The other winners of outsourcing deals from the automaker are Hewlett-Packard Co., Capgemini and Covisint, a subsidiary of Compuware Corp.
EDS will continue to have the most business at GM, but somewhat less than it has today, GM officials said in a statement, while HP and Capgemini will increase their existing business.
IBM, Compuware Covisint and Wipro "will continue to be strategic IT partners to GM," the automaker said. It planned to offer more details about its IT plans later this morning.
"This is a significant milestone for General Motors and its Information Systems & Services Group," Ralph Szygenda, group vice president and CIO at General Motors, said in a statement. "Of critical importance is the focus we have had on driving innovation and supporting future globalization and digitization of the company."

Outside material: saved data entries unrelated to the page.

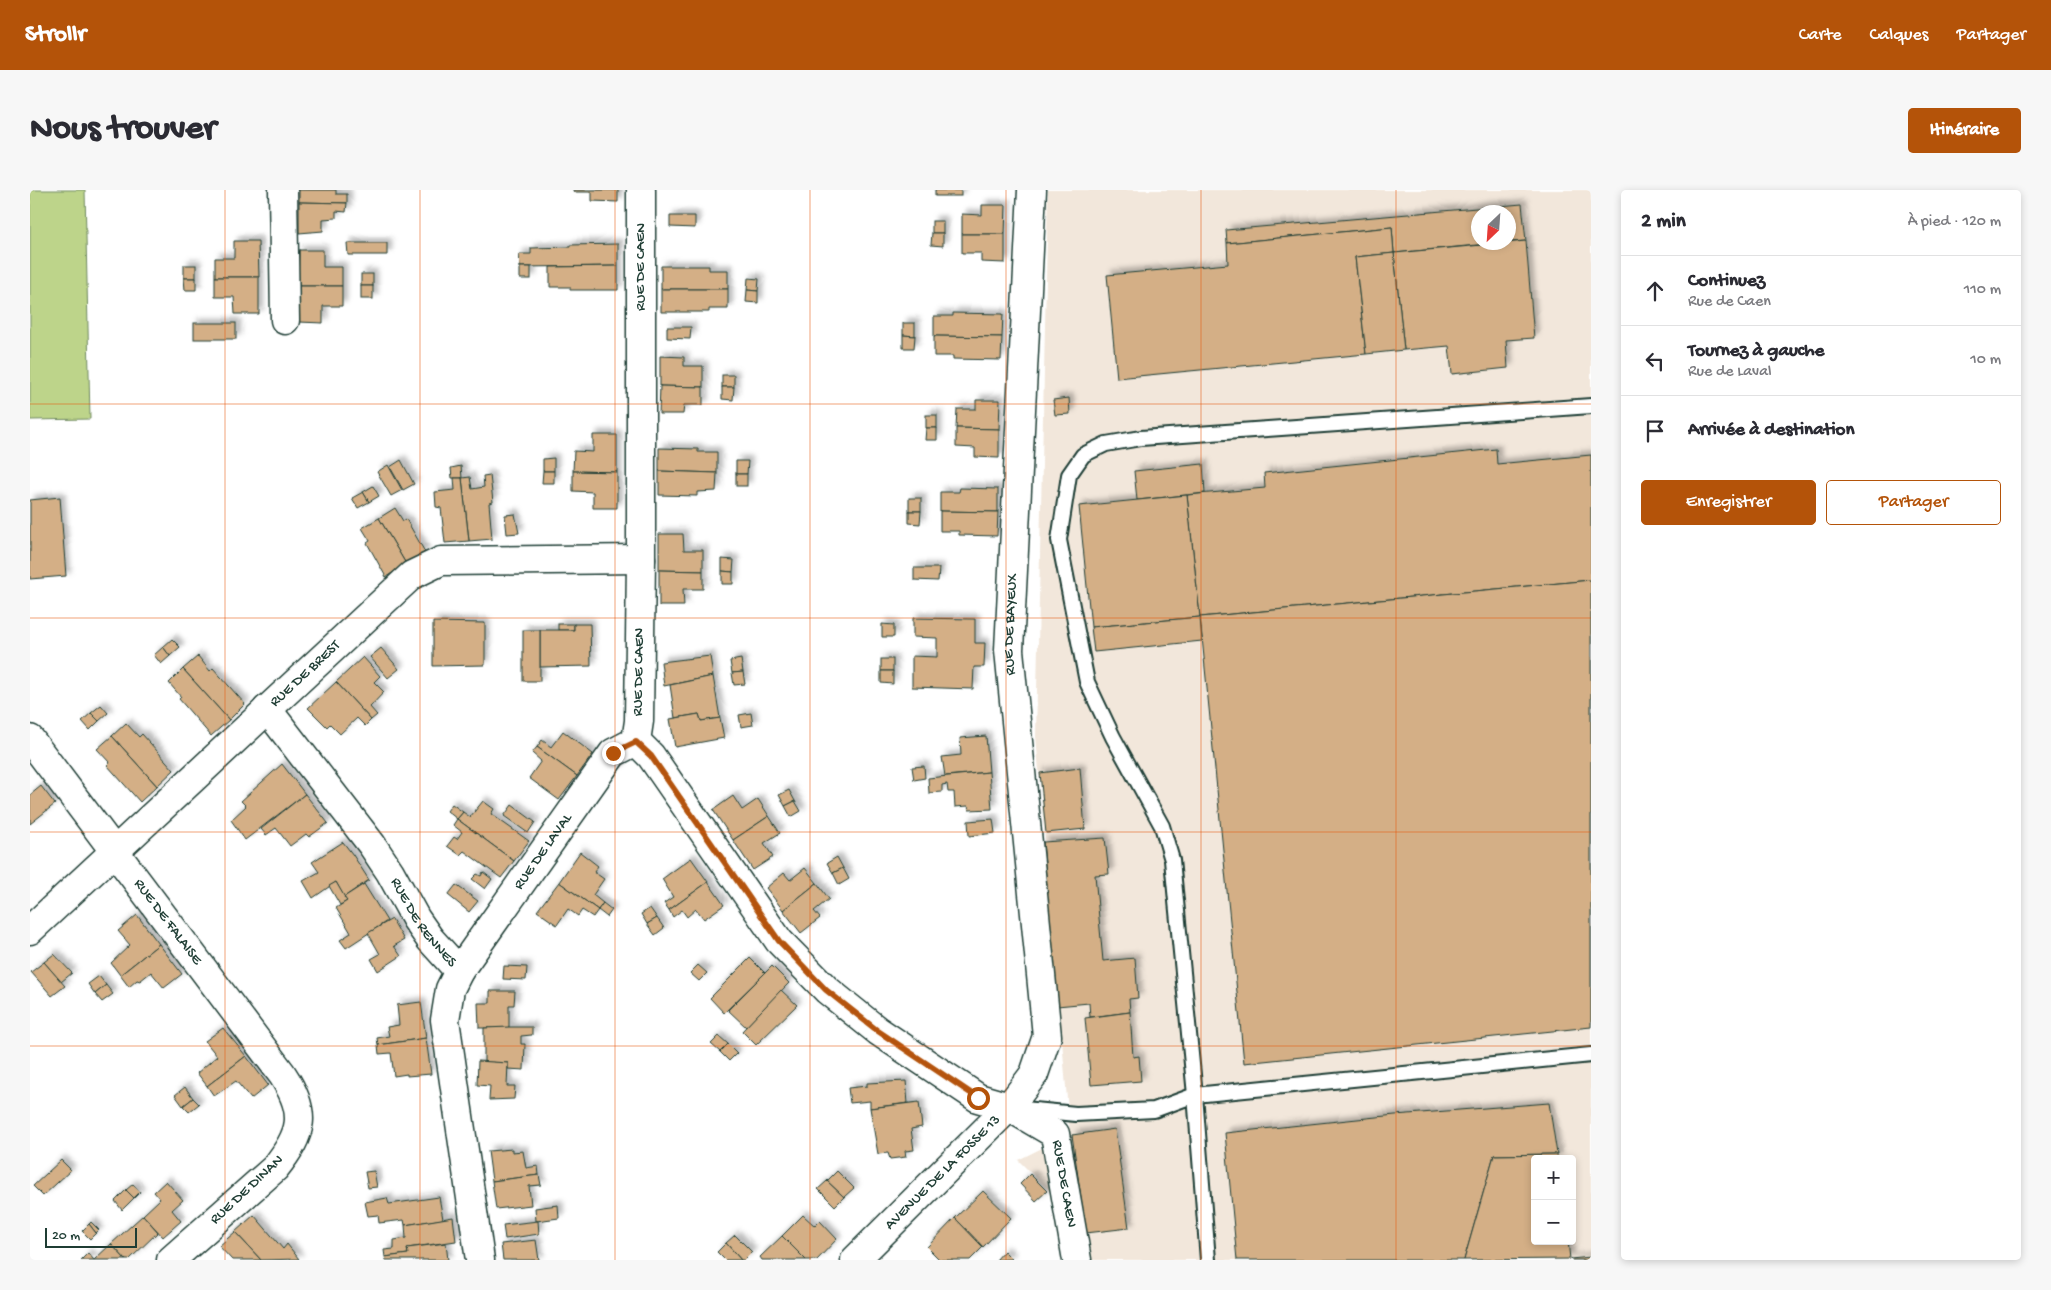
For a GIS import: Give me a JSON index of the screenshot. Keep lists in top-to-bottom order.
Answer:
{
  "streets": {
    "street": [
      "RUE DE CAEN",
      "RUE DE BAYEUX",
      "RUE DE BREST",
      "RUE DE LAVAL",
      "RUE DE FALAISE",
      "RUE DE RENNES",
      "AVENUE DE LA FOSSE 13",
      "RUE DE DINAN"
    ]
  },
  "crossings": [
    ["RUE DE CAEN", "RUE DE BAYEUX"],
    ["RUE DE CAEN", "RUE DE BREST"],
    ["RUE DE CAEN", "RUE DE LAVAL"],
    ["RUE DE CAEN", "AVENUE DE LA FOSSE 13"],
    ["RUE DE BAYEUX", "AVENUE DE LA FOSSE 13"],
    ["RUE DE BREST", "RUE DE FALAISE"],
    ["RUE DE BREST", "RUE DE RENNES"],
    ["RUE DE LAVAL", "RUE DE RENNES"],
    ["RUE DE FALAISE", "RUE DE DINAN"]
  ],
  "scale_bar": "20 m",
  "north": "bottom left",
  "page": {
    "header": "Strollr",
    "nav": ["Carte", "Calques", "Partager"],
    "buttons": [
      "Itinéraire",
      ["Enregistrer", "Partager"]
    ],
    "title": "Nous trouver",
    "heading": ["2 min", "À pied · 120 m"],
    "list": [
      ["Continuez", "Rue de Caen", "110 m"],
      ["Tournez à gauche", "Rue de Laval", "10 m"],
      "Arrivée à destination"
    ],
    "map_buttons": ["+", "−"],
    "scale": "20 m"
  }
}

Details about the contract splits and values were not immediately available.
GM said the contracts awarded today amount to about half of what it expects to spend on IT with outsourcing vendors and systems integrators over the next five years. Based on current expenditures, GM would have laid out about $15 billion during that period, but it also said the changes announced today will cut costs.

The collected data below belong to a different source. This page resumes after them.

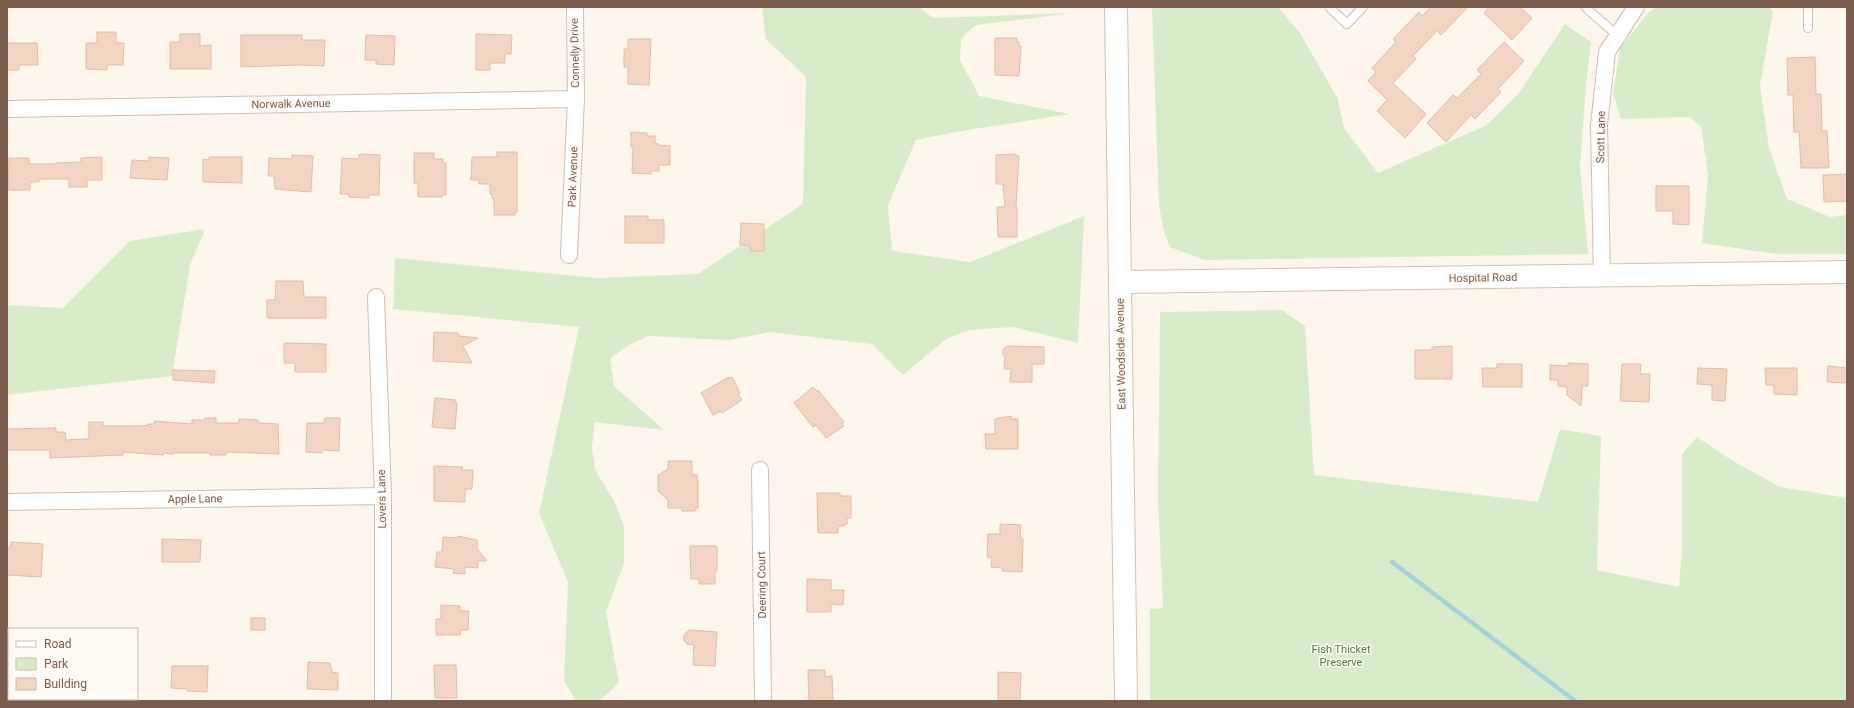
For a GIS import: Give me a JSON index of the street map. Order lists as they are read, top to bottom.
{
  "streets": {
    "street": [
      "Connelly Drive",
      "Norwalk Avenue",
      "Scott Lane",
      "Park Avenue",
      "Hospital Road",
      "East Woodside Avenue",
      "Apple Lane",
      "Lovers Lane",
      "Deering Court"
    ]
  },
  "crossings": [
    ["Connelly Drive", "Norwalk Avenue"],
    ["Connelly Drive", "Park Avenue"],
    ["Norwalk Avenue", "Park Avenue"],
    ["Scott Lane", "Hospital Road"],
    ["Hospital Road", "East Woodside Avenue"],
    ["Apple Lane", "Lovers Lane"]
  ],
  "parks": ["Fish Thicket Preserve"],
  "legend": ["Road", "Park", "Building"]
}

"Over the next five months, we will focus our efforts on assuring a smooth transition," Szygenda said. "Our primary goals are to avoid any business disruption and ensure our efforts fully support the company's global operations."

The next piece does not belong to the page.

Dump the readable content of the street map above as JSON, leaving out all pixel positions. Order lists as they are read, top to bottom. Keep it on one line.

GM's existing telecommunications contracts expire at year's end, and the automaker said new versions of those contracts will be awarded later in the year. It added that the rest of the expected contracts with services firms will be awarded "as a part of the natural business process," as GM's Information Systems and Services unit assesses spending needs for things such as hardware and software purchases and development and deployment of new systems.
GM's announcement, which came before the financial markets opened, has been one of the most anticipated outsourcing decisions ever -- and not just because of the stakes involved for vendors.
Szygenda, in an interview last year, made it clear that he wants to use IT to help transform his company and said GM's outsourcing contracts won't be based on low price alone.
"You've got to realize that information technology is a catalyst for change at General Motors. The whole end goal ... is to build the greatest cars and trucks, not to build great IT -- it's just an enabler. Whoever can help me do that, do that together ... that's going to be the company that wins at General Motors," Szygenda said.
But the company is also facing serious cost pressures and last week posted a $4.8 billion loss for the fourth quarter.
EDS, in Plano, Texas, has the most at stake. The company now manages about two-thirds of GM's IT operations with the remainder split among multiple vendors.
GM began outsourcing IT in a major way in 1996 when it took EDS, then its IT subsidiary, and turned it into an independent company and gave it a 10-year contract that expires this year. Ross Perot founded EDS in 1962, and GM acquired it in 1984.
GM's move to award its IT work to multiple vendors is in keeping with a broad IT trend toward multisourcing -- reducing a company's dependency on any one vendor by dividing up more of the work. Multisourcing also means ensuring that vendors work well together; GM has been particularly interested in getting vendors to improve integration and adopt standards.
Along those lines, Fred Killeen, GM's chief technology officer, played a key role in getting Sun Microsystems Inc. and Microsoft Corp. to cooperate. The two companies are working with GM on a single-sign-on standard. Without that effort, GM would likely have to turn to customized and costly solutions, Killeen said in an interview last year.
It was not immediately clear what portion of the automaker's IT spending will go to offshore work. More and more companies are using offshore outsourcing to cut costs, either by hiring foreign firms directly or signing global delivery agreements with U.S.-based firms, which then have portions of the work done overseas.
Houston-based Technology Partners International Inc. said last month the trend is toward offshoring. TPI said that of all the outsourcing contracts it worked on last year -- which amounted to about one-third of all major outsourcing deals signed by large firms worldwide -- more than half involved some offshore component, far more than in prior years.